A2. “The sceptre shall not depart from Judah, nor a lawgiver from between his feet, until Shiloh come; and to him shall the gathering of the people be”. Gen 49:10

G R Balleine in Appendix 1 of “Past Finding Out” states that “Our Authorised Version led the Southcottians very wildly astray”. In fact he titles his Appendix – the Shiloh Myth.

His argument is that Shiloh is a town in central Palestine and does not refer to a person. Additionally, the Hebrew is “obscure and almost untranslatable”.

These same arguments are repeated in later critiques of the Southcottian movement.


His first point, that Shiloh is the name of a town often mentioned in the Bible and therefore cannot be a person, does not stand up for several reasons.

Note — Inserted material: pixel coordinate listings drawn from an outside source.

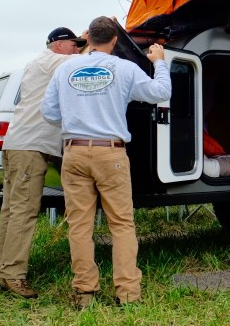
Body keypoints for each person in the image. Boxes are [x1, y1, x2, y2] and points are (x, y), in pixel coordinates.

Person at [41, 16, 171, 309]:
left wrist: (78, 117)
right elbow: (161, 93)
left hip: (74, 153)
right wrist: (159, 61)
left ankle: (84, 292)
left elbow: (48, 112)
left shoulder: (65, 70)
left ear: (88, 39)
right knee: (122, 224)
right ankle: (127, 294)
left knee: (79, 225)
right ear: (114, 40)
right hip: (110, 154)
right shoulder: (125, 68)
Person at [0, 27, 85, 298]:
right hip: (30, 147)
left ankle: (3, 271)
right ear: (58, 46)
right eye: (74, 44)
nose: (77, 49)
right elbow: (85, 63)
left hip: (18, 144)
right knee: (24, 211)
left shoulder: (39, 63)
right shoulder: (52, 61)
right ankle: (13, 275)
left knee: (11, 211)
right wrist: (95, 40)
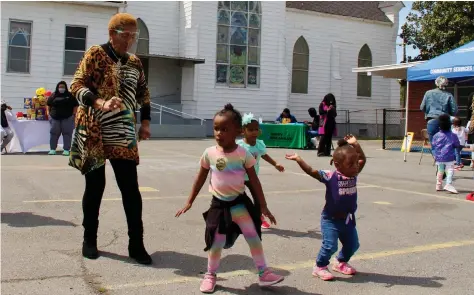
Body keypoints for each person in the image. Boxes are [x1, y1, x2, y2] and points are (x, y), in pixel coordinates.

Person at [69, 13, 153, 264]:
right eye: (125, 35)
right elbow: (76, 85)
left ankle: (136, 244)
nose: (129, 40)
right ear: (112, 33)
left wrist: (146, 123)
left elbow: (144, 95)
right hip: (93, 126)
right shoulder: (96, 53)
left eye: (133, 36)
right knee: (95, 186)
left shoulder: (135, 63)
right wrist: (100, 102)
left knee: (130, 188)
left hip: (123, 130)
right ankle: (89, 239)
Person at [175, 104, 284, 293]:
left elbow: (255, 181)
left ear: (238, 131)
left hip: (239, 204)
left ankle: (264, 273)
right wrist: (189, 201)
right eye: (216, 128)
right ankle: (210, 275)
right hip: (219, 205)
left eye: (224, 129)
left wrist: (263, 206)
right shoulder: (209, 153)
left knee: (254, 238)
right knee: (215, 243)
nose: (219, 133)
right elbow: (200, 177)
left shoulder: (244, 154)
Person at [285, 134, 366, 281]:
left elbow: (362, 160)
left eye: (356, 164)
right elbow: (312, 171)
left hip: (347, 220)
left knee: (353, 245)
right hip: (330, 219)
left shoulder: (353, 175)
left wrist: (356, 145)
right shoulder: (330, 176)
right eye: (351, 164)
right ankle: (319, 266)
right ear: (337, 165)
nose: (356, 166)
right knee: (330, 245)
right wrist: (299, 159)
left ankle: (340, 262)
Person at [237, 112, 285, 229]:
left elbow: (264, 155)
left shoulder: (259, 144)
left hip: (253, 178)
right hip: (239, 178)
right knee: (238, 200)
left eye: (256, 129)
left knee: (258, 199)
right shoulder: (239, 145)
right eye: (251, 129)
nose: (254, 132)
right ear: (244, 131)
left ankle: (258, 218)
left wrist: (275, 164)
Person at [420, 76, 458, 148]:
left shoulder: (428, 93)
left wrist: (428, 112)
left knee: (434, 145)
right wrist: (449, 114)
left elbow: (422, 107)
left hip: (432, 119)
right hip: (445, 121)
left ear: (436, 83)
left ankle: (436, 158)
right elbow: (454, 110)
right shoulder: (449, 95)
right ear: (446, 84)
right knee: (446, 144)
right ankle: (444, 158)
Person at [47, 81, 79, 156]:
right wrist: (48, 114)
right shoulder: (53, 95)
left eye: (63, 87)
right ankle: (52, 149)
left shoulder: (70, 95)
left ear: (65, 88)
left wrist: (74, 114)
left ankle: (66, 150)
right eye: (60, 87)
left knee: (67, 134)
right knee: (54, 134)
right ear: (57, 87)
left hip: (67, 118)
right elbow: (48, 105)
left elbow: (76, 105)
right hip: (55, 118)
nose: (61, 88)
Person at [432, 114, 460, 194]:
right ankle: (448, 184)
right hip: (449, 156)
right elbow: (457, 144)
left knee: (440, 170)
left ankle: (438, 184)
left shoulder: (436, 135)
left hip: (438, 156)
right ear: (449, 125)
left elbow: (433, 145)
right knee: (450, 170)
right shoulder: (452, 135)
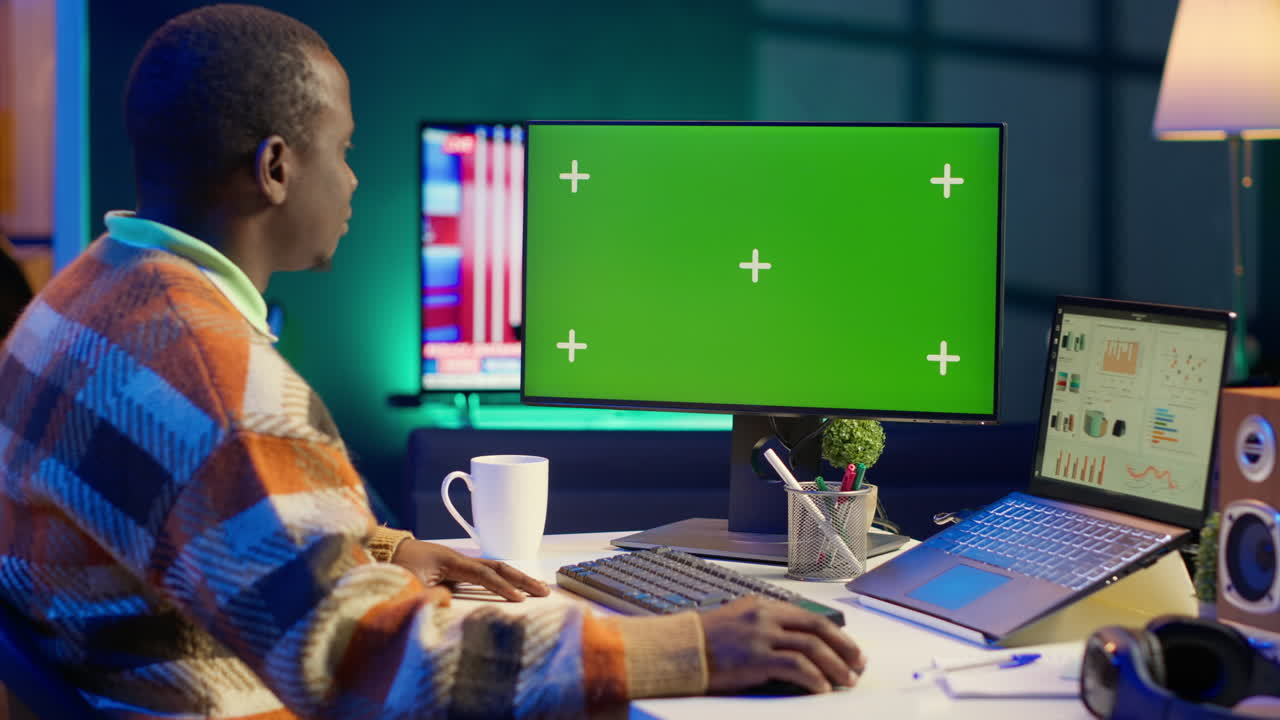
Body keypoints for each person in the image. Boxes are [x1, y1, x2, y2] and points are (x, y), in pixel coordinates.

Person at [0, 5, 865, 718]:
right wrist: (693, 645)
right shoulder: (224, 381)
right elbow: (372, 667)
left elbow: (177, 506)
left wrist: (378, 549)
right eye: (342, 149)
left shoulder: (80, 298)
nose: (352, 180)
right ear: (274, 168)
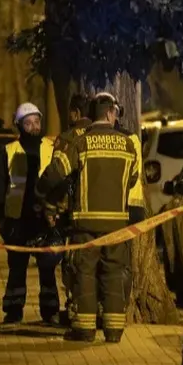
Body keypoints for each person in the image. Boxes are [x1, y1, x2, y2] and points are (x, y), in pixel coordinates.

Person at [35, 93, 142, 343]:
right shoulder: (127, 144)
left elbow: (56, 172)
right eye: (115, 112)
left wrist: (41, 194)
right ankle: (114, 331)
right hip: (117, 223)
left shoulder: (81, 143)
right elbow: (134, 178)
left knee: (85, 272)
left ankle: (85, 329)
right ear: (108, 113)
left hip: (85, 223)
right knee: (114, 273)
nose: (116, 117)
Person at [0, 102, 62, 324]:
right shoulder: (9, 151)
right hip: (18, 221)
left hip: (46, 220)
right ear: (19, 126)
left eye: (36, 122)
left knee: (48, 269)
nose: (33, 127)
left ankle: (50, 311)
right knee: (17, 270)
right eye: (28, 123)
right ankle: (13, 310)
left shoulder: (52, 148)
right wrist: (1, 221)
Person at [47, 93, 94, 326]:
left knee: (74, 262)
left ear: (75, 113)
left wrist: (46, 203)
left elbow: (56, 177)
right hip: (105, 212)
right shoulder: (101, 137)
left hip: (73, 211)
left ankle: (75, 309)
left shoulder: (67, 139)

Firstly, the fact that it is the name of a town does not mean that it could not also be the name of a person. In the Bible, Jezreel is the name of a town in the area occupied by the tribe of Isaachar (Joshua 19:18, I Samuel 29:1). It is also the name of a son of Etam (I Chronicles 4:3) – this person is only mentioned once in the Bible. So the fact that it is also the name of a town does not mean it could not also be the name of an individual.

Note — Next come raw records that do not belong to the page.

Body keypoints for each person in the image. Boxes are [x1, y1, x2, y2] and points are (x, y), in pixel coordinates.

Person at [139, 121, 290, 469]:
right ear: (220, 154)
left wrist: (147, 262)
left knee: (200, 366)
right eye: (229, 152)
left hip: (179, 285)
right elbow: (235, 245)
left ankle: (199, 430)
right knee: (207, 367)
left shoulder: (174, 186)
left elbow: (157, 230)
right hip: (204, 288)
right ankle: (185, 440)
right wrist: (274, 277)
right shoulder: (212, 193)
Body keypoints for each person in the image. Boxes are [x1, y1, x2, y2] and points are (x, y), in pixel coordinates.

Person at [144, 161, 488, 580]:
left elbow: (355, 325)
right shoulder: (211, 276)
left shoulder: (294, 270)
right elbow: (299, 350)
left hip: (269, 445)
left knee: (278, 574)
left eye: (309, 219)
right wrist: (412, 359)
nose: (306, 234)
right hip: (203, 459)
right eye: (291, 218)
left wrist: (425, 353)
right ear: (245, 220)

Secondly, there are also good reasons within the text for rejecting the meaning as a town. It does not make sense to say “till a town comes”. Would that mean that the sceptre would depart from Judah once the town of Shiloh was founded? Thirdly, the phrase “and to him shall the gathering of the people be”, does not make sense, because the word gathering (yiqqehah in Hebrew), includes the idea of obedience (the same word is translated obedience in Proverbs 30:17). The Revised Standard Version of the Bible translates this phrase as “and to him shall be the obedience of the peoples”. It makes no sense to render obedience to a town, but makes good sense if obedience is to a person.

While it is true that the Hebrew is obscure, Joanna made the point that many things were left obscure in the Bible, in order that they would not be made known before the appropriate time. Alternative translations include “until he comes to whom it belongs”. The New Bible Dictionary (1965, page 1177) states that the Hebrew can be translated in several ways, and discusses the merits and demerits of each one, but does not make a definitive conclusion. However, in the Hebrew text the word Shiloh is there.

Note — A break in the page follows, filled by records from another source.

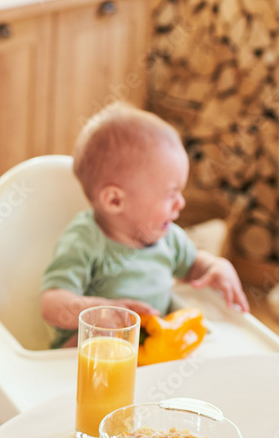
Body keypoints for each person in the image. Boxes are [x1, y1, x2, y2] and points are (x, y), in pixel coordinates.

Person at [40, 102, 249, 348]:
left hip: (152, 354)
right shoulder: (85, 239)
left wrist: (216, 267)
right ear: (115, 200)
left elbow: (192, 266)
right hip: (92, 358)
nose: (180, 203)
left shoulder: (167, 237)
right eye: (171, 194)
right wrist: (102, 312)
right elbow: (52, 304)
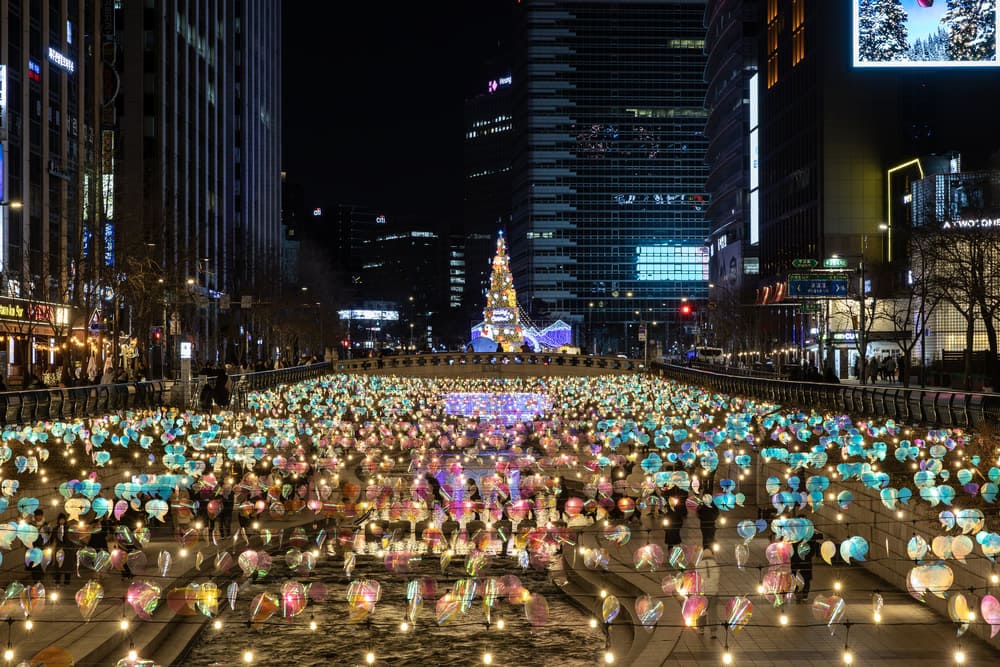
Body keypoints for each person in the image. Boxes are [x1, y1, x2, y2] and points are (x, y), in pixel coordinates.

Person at [696, 550, 721, 638]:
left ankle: (701, 628)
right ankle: (713, 631)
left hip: (703, 593)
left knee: (702, 610)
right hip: (713, 592)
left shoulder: (699, 565)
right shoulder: (715, 564)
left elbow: (697, 580)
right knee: (713, 611)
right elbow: (717, 578)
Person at [50, 513, 73, 587]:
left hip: (68, 549)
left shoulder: (68, 529)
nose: (62, 521)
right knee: (58, 566)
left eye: (63, 519)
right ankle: (57, 582)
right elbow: (52, 539)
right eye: (60, 520)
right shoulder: (55, 529)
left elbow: (71, 539)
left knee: (67, 566)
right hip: (59, 549)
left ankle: (67, 582)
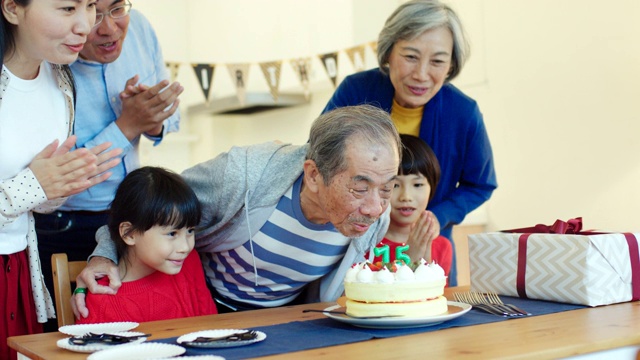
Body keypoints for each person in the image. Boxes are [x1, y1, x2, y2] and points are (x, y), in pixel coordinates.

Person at [73, 104, 401, 317]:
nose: (374, 208)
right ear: (314, 174)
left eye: (387, 187)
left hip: (288, 320)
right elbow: (145, 211)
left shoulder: (373, 215)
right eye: (359, 188)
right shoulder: (243, 174)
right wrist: (104, 255)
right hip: (202, 308)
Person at [322, 0, 497, 286]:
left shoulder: (464, 113)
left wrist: (437, 217)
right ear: (389, 52)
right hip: (349, 246)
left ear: (451, 65)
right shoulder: (355, 91)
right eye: (411, 56)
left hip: (426, 247)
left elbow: (480, 183)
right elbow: (320, 158)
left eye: (438, 61)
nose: (421, 74)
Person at [33, 0, 182, 330]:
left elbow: (172, 118)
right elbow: (55, 178)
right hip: (62, 225)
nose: (108, 28)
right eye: (93, 12)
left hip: (131, 218)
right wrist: (127, 124)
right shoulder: (44, 58)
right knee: (74, 335)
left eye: (117, 8)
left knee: (141, 331)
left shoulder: (140, 27)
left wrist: (151, 117)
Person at [0, 0, 122, 358]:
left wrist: (58, 188)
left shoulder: (60, 80)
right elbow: (22, 191)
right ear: (12, 8)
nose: (85, 25)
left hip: (19, 265)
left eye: (88, 6)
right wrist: (32, 187)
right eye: (67, 8)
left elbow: (28, 202)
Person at [76, 167, 217, 323]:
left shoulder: (189, 263)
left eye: (190, 231)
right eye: (172, 234)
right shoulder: (103, 297)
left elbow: (210, 330)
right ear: (129, 233)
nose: (185, 247)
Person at [367, 134, 452, 281]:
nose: (406, 196)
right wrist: (411, 259)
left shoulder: (442, 246)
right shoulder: (365, 242)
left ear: (432, 188)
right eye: (395, 185)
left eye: (417, 185)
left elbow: (433, 300)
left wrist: (423, 261)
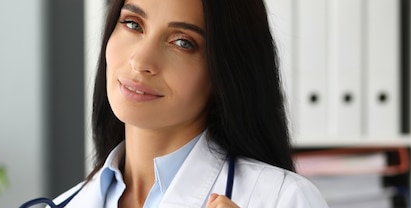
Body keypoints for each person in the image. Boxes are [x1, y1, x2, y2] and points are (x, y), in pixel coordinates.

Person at [25, 0, 329, 207]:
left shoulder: (284, 199)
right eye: (132, 24)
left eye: (182, 42)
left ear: (225, 71)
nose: (141, 61)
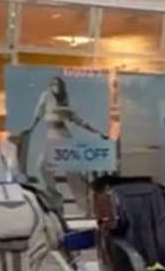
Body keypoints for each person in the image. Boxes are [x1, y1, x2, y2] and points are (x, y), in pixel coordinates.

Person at [18, 76, 108, 214]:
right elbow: (38, 113)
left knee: (72, 173)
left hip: (63, 136)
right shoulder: (46, 96)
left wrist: (97, 132)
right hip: (52, 135)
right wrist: (30, 129)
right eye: (53, 83)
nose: (55, 86)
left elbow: (78, 120)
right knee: (42, 166)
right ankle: (55, 197)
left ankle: (84, 206)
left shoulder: (65, 101)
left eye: (57, 84)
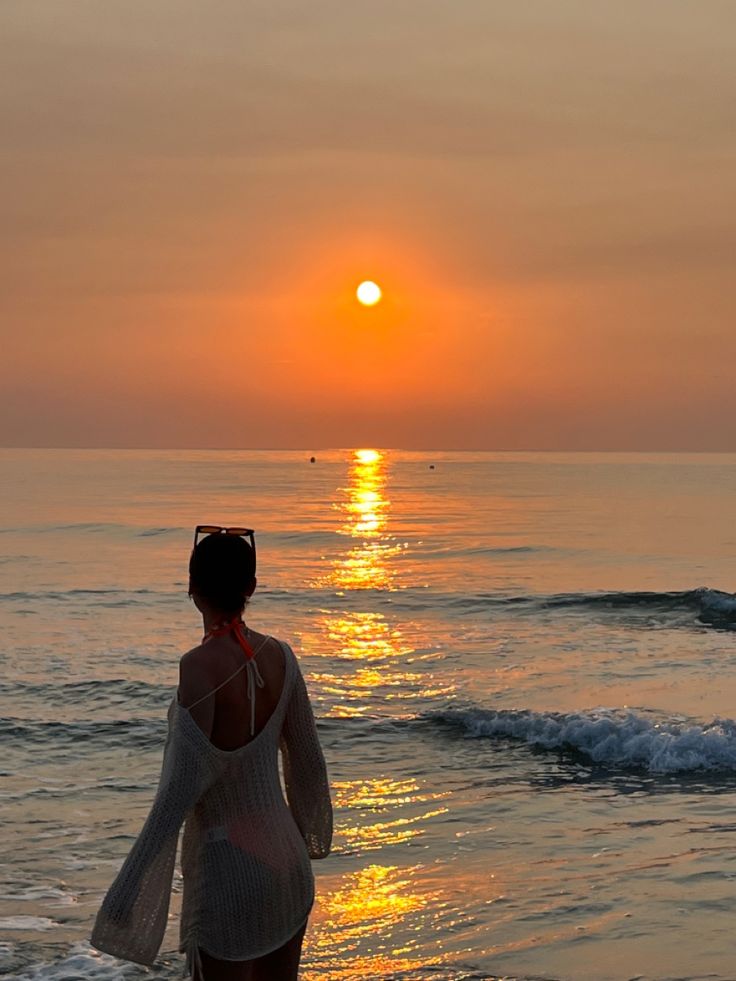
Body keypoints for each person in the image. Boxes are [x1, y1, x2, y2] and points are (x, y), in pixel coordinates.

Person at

That the passage was considered Messianic before the time of Christianity (and long before Joanna’s time), is clear from a reference to this verse in the Babylonian Talmud (‘Sanhedrin’, capII. fol. 982) “What is Messiah’s name? His name is Shiloh, for it is written, Until Shiloh come”.


It is therefore not true to suggest that the interpretation of this verse, as given by Joanna Southcott, is “very wildly astray”.